Curieusement, cet homme nous l’avons sous les yeux au quotidien. Il est celui que Bernanos avait prévu dès les années 1946, un homme réduit et résigné, « prochainement remplacé par la machine à penser qu’ils attendent, qu’ils exigent, qui va venir » - poursuit-il. Et, en effet, elle se profile avec l’homme augmenté et l’intelligence artificielle selon les prophètes du transhumanisme … Ce visionnaire incroyable avait donc tout subodoré. A son époque, on peut admettre que quelques-uns aient raillé son pessimisme et l’ait trouvé extravagant. Mais de nos jours, comment ne pas être sidéré par une telle clairvoyance, une telle prémonition. « Nous n’assistons pas à la fin naturelle d’une grande civilisation humaine, mais à la naissance d’une civilisation inhumaine qui ne saurait s’établir que grâce à une vaste, à une immense, à une universelle stérilisation des hautes valeurs de la vie. »
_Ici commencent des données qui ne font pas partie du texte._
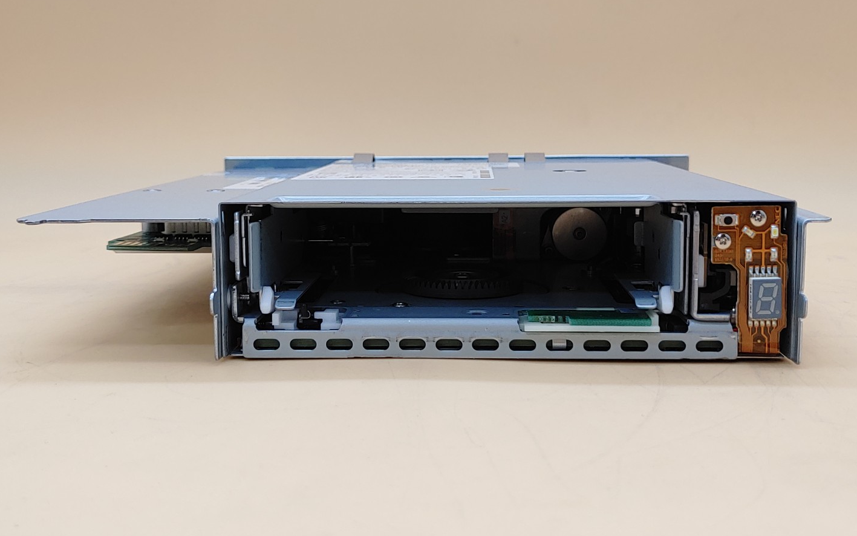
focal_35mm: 42
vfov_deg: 30.5
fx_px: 981
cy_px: 234
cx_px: 423
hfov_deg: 47.2
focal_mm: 4.36
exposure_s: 1/93
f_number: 1.8
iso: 50
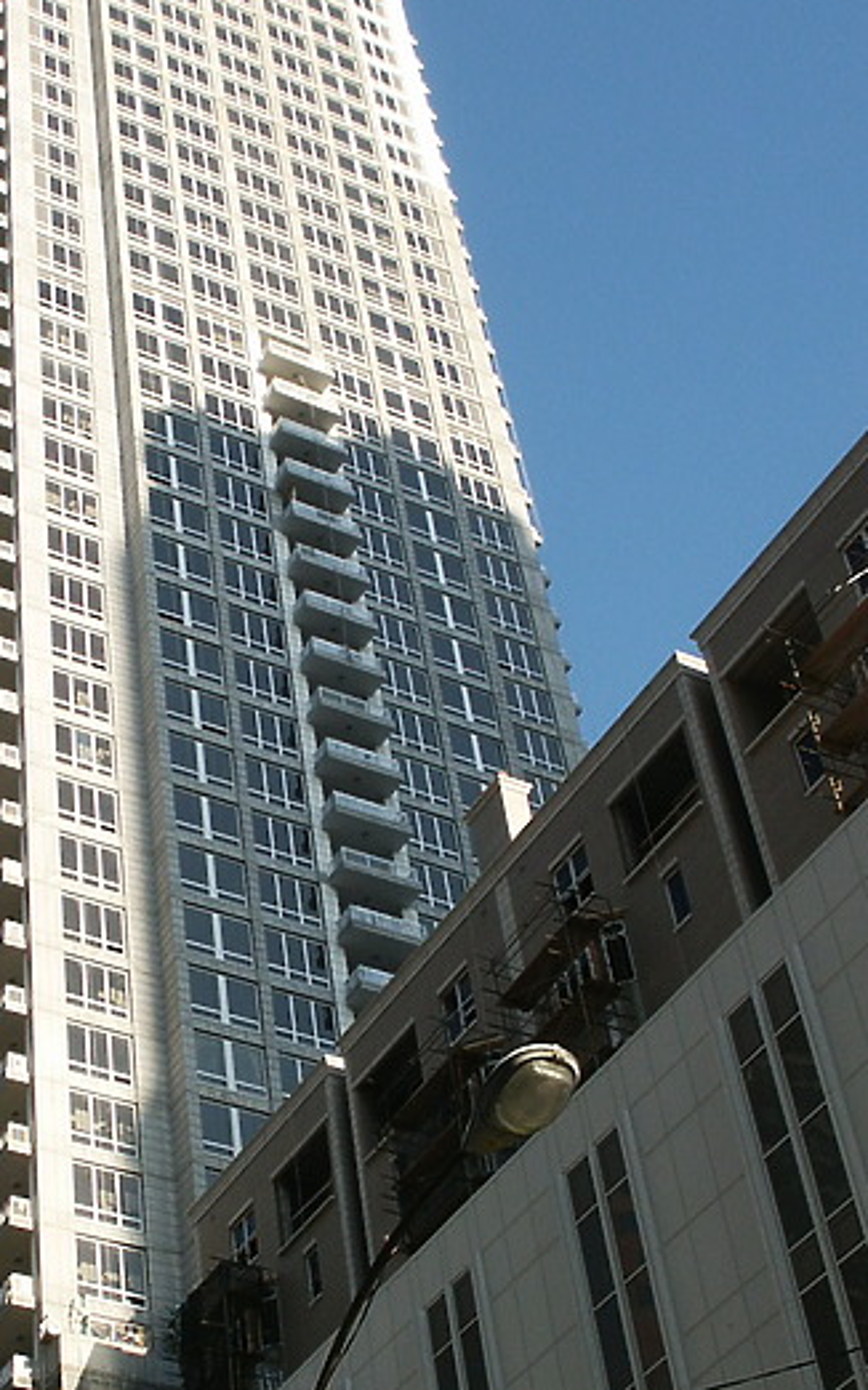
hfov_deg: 20.0
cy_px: 732
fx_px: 2424
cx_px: 148
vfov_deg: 32.0
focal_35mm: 64
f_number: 6.7
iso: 64
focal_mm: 7.18
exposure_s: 1/180
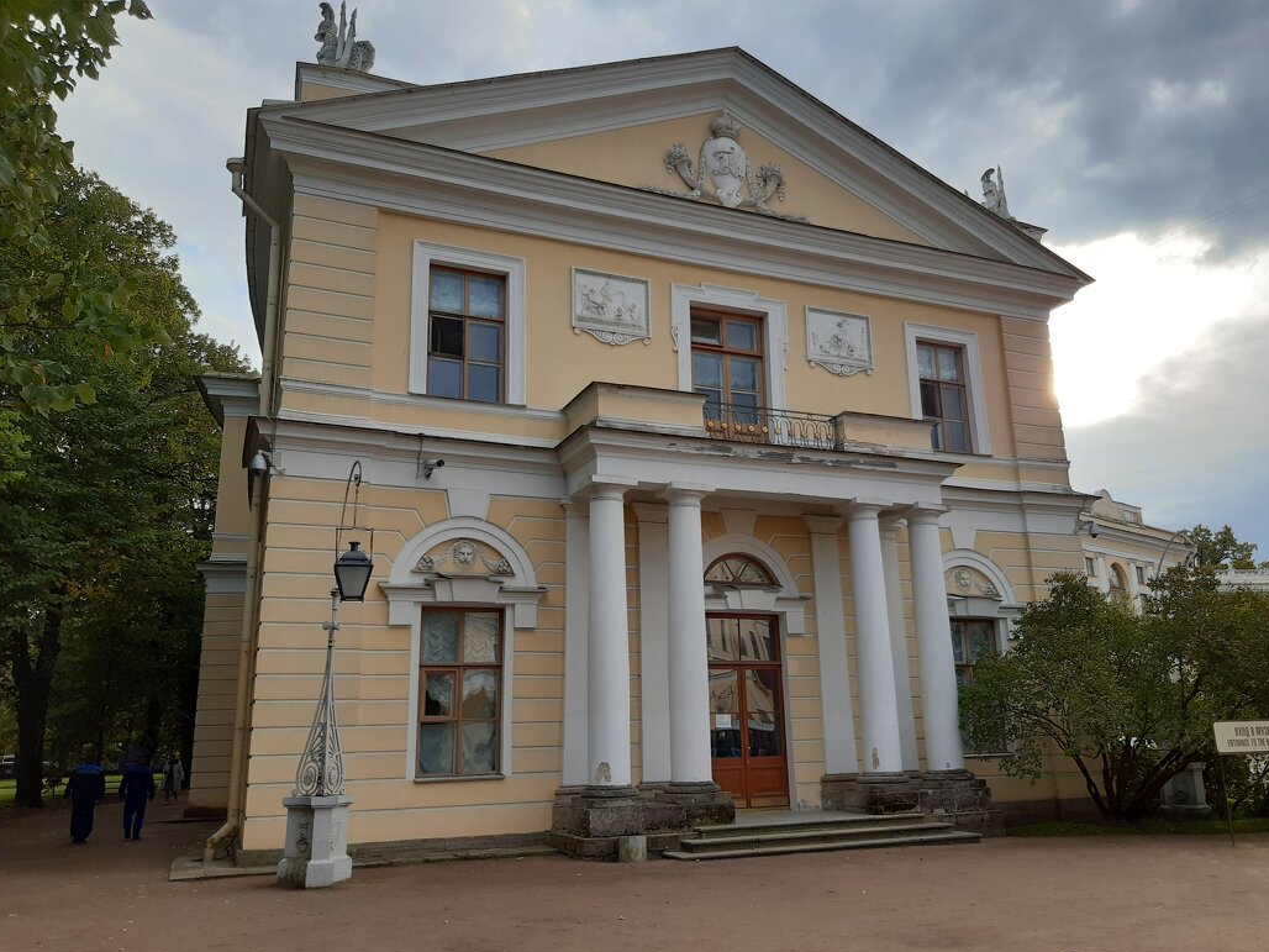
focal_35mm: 27
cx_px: 649
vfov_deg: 51.4
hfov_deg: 65.3
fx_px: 990
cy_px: 474
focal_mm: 3.92
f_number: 1.7
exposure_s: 1/612
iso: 40
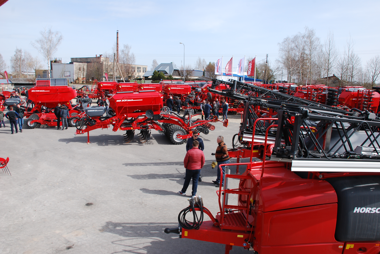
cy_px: 127
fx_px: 285
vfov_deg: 48.0
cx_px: 190
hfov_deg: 67.3
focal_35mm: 27
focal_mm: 18
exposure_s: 1/200
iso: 200
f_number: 10
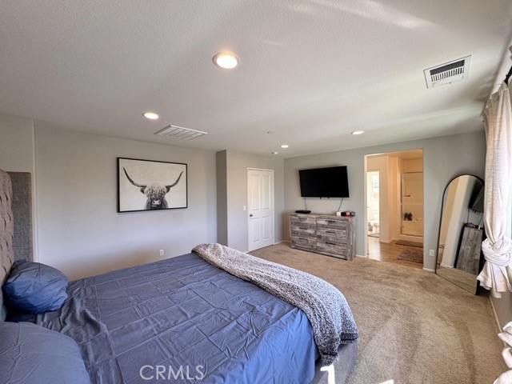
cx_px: 256
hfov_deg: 102.1
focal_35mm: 14
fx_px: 207
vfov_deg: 85.7
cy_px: 192
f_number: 2.2
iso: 100
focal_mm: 2.22
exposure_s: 1/120
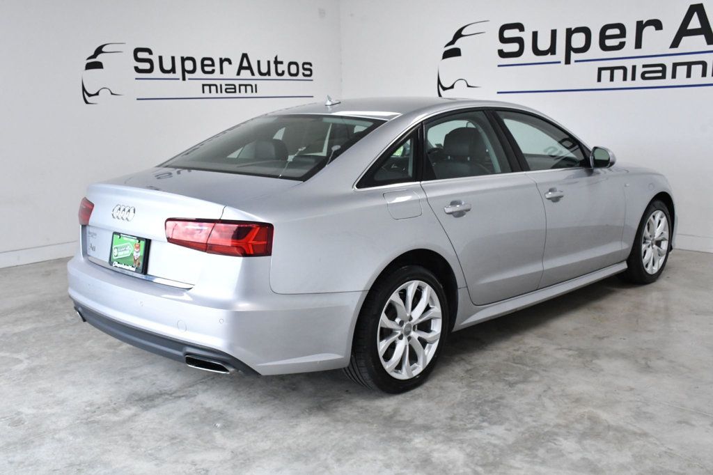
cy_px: 238
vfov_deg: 36.8
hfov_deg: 53.1
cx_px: 356
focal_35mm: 36
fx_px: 713
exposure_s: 1/400
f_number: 10
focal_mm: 24
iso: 2500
Oui, cher Bernanos, il est grand temps que les hommes et les femmes d’aujourd’hui se réveillent. A coup sûr, vous auriez été pour ceux qui entendent résister, qui pratiquent l’insoumission radicale, cela en la payant au prix le plus fort, la prudence étant trop souvent l’alibi des lâches. Nous ne souhaitons pas être ce vous désigniez déjà comme … « les chimpanzés du futur ».